• TASKS:
**a.** Answer these from the post on perfection and creativity, one line each:
(i) What question does the third slide pose?
(ii) On what radio program did the Newton / Einstein metaphor originate?
(iii) From what kind of database was the old Science Museum website published?
**b.** Turn the paragraph of the post beginning "Here's an example." into a bulleted list that keeps its main facts.

• PAGE TEXT:
= = = = =

Assumptions, exactitudes, perfection and creativity

A while back, those wonderful fellas at Box UK asked me to take part in their Cardiff Web Scene Meet-up #4. I pondered for a long while what I was going to do. The obvious one was an overview of BathCamp: how we put it together, what tools we used to collaborate, and so-on. In the end I decided I’d use the slightly different format (an informal gathering in a bar) as an excuse for a slightly different kind of presentation (an informal gathering of thoughts and slides..), and not just do the obvious thing..

The slides are an expansion on my previous post, Newton vs Einstein, and form an underlying question which continues to be an itch I need to scratch. The question is really summed up in my third slide: When do we need perfection?

[slideshare id=619607&doc=newtonvseinsteinfinalppt-1222420030171861-9&w=425]

The Newton / Einstein metaphor (for those who can’t be arsed to read my original post) stemmed from In Our Time on Radio 4: given that we manage to go about our daily lives (and even carry out a number of fairly stunning technical tasks, such as putting a man on the moon) without worrying about the complex rightness of Einstein, how much can we make do with simple approximations – how much do we actually need to worry about being “right” when we’re in an environment of wanting to get things done, where “rightness” actually hinders rather than helps?

This question isn’t as simple as it first appears. There is no binary position here, no right or wrong, and yet often in IT scenarios, we are asked to choose EITHER the easy, quick, risky, “lightweight” way OR the long, arduous,  “enterprise” one (this Dilbert cartoon, posted by @miaridge on Twitter about museum projects, may seem oddly familiar…). And yet this isn’t just about over-speccing or analysis paralysis. This goes deeper, asking questions about creativity and innovation and what these mean.

Here’s an example. For maybe 5 of my 7 years at the Science Museum, the entire website was published (not served – how stupid do you think I am 😉 ) from an Access database using a simple system I built in ASP during my first year at the museum. This system enabled maybe 20 authors to contribute to the site, whilst maintaining a simple templating system and look and feel. During this time, the site was run out of a single (and slightly battered) web server. Just before I left, we went through a long CMS project, and ended up installing the excellent Sitecore content management system across (if my memory serves me correctly) 7 servers, plus having a re-design which culminated in the current Science Museum website: it is beautiful, clean, well coded, and – frankly – the apple of my eye. 

It would be very, very easy to dismiss the old site and way of doing things in light of the “professional” approach that content management at “enterprise” level brings to the party, but the fact was for five years the old site performed nearly perfectly, both technically and in terms of responding to the content needs of the organisation. It was imperfect, hacked-together, “lightweight” – and did the job. Compare that to now (when I’m betting that 90% of the CMS functionality and 95% of the server capacity isn’t used..) and it’s not immediately obvious to me – and this is a quite open statement, without bias – which is the better solution. I think both bring benefits and disbenefits, and somewhere in the middle is a ground which more of us should be striving to inhabit, rather than hanging on to our notions of “lightweight vs enterprise”.

= = = = =

• Saved entries:
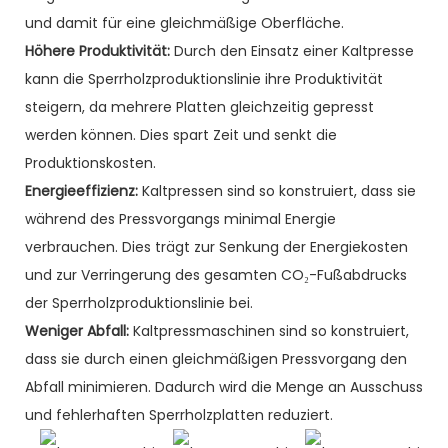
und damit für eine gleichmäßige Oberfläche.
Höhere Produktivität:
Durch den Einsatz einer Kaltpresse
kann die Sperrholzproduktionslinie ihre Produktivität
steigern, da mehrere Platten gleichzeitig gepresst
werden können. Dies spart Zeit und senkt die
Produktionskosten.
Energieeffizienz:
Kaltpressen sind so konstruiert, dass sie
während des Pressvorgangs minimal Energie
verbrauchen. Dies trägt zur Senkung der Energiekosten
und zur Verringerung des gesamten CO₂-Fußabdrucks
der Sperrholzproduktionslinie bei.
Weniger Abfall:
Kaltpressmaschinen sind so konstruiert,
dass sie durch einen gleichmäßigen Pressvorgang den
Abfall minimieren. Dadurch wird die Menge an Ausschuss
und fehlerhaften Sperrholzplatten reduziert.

= = = = =

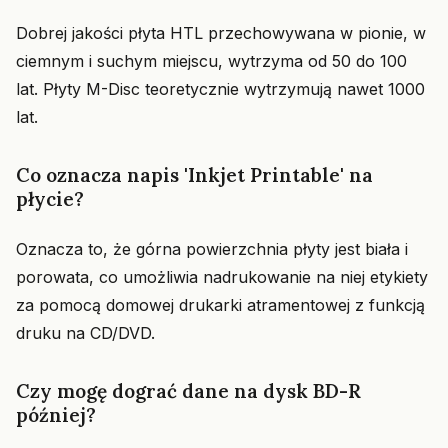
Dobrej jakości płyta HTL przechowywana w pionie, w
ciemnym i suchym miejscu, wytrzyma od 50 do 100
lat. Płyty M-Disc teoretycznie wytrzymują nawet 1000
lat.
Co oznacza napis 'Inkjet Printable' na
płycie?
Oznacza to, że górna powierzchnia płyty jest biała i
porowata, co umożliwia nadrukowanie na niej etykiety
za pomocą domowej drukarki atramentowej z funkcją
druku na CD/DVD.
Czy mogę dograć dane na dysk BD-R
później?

= = = = =

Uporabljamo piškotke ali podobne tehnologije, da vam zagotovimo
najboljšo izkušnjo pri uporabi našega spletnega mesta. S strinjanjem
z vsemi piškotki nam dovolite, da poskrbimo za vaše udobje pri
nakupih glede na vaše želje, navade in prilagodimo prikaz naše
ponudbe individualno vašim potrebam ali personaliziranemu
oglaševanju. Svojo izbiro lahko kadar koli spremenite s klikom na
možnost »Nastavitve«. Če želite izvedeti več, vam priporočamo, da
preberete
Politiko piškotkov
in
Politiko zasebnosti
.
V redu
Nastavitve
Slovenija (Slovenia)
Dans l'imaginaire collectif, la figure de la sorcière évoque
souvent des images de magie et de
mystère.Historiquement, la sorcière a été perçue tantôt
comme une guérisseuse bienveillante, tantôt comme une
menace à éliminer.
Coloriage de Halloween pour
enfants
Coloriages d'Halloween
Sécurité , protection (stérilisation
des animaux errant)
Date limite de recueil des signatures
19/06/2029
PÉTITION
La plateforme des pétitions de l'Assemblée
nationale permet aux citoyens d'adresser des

= = = = =

• SOLUTION SET:
**a.**
(i) When do we need perfection?
(ii) In Our Time on Radio 4
(iii) An Access database

**b.**
- For about five of the writer's seven years at the Science Museum, the whole website was published, not served, from an Access database.
- Publishing ran through a simple ASP system the writer built in the first year at the museum.
- The system let roughly 20 authors contribute while keeping a simple templating system and a consistent look and feel.
- During those years the site ran on a single, slightly battered web server.
- Shortly before the writer left, a long CMS project installed the Sitecore content management system across about 7 servers.
- A redesign produced the current Science Museum website, which the writer calls beautiful, clean, well coded and the apple of the writer's eye.